(Records from a dataset)
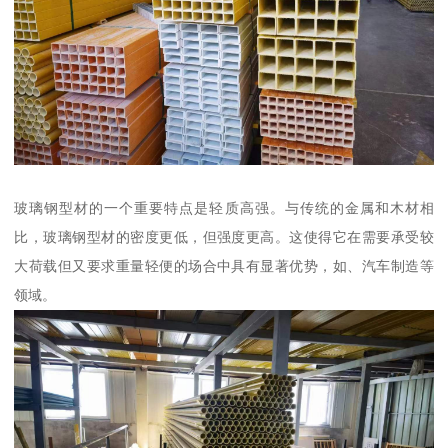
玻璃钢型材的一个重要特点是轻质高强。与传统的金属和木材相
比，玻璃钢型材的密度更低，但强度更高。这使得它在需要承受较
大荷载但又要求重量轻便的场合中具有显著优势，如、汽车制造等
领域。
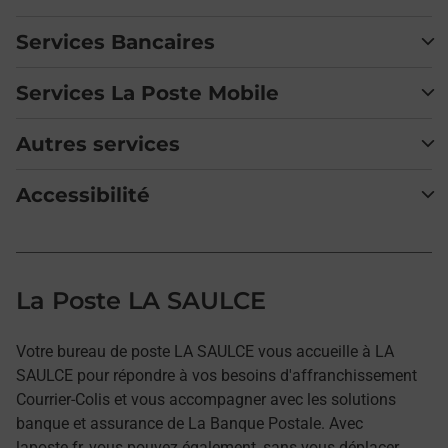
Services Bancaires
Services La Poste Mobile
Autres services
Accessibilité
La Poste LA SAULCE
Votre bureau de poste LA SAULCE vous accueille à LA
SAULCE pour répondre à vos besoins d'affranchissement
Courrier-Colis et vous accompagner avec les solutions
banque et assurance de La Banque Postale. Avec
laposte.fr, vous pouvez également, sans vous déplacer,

**Work task:**
Here the job is to print all the entries above exactly, minus the images.

**Reply:**
玻璃钢型材的一个重要特点是轻质高强。与传统的金属和木材相
比，玻璃钢型材的密度更低，但强度更高。这使得它在需要承受较
大荷载但又要求重量轻便的场合中具有显著优势，如、汽车制造等
领域。
Services Bancaires
Services La Poste Mobile
Autres services
Accessibilité
La Poste LA SAULCE
Votre bureau de poste LA SAULCE vous accueille à LA
SAULCE pour répondre à vos besoins d'affranchissement
Courrier-Colis et vous accompagner avec les solutions
banque et assurance de La Banque Postale. Avec
laposte.fr, vous pouvez également, sans vous déplacer,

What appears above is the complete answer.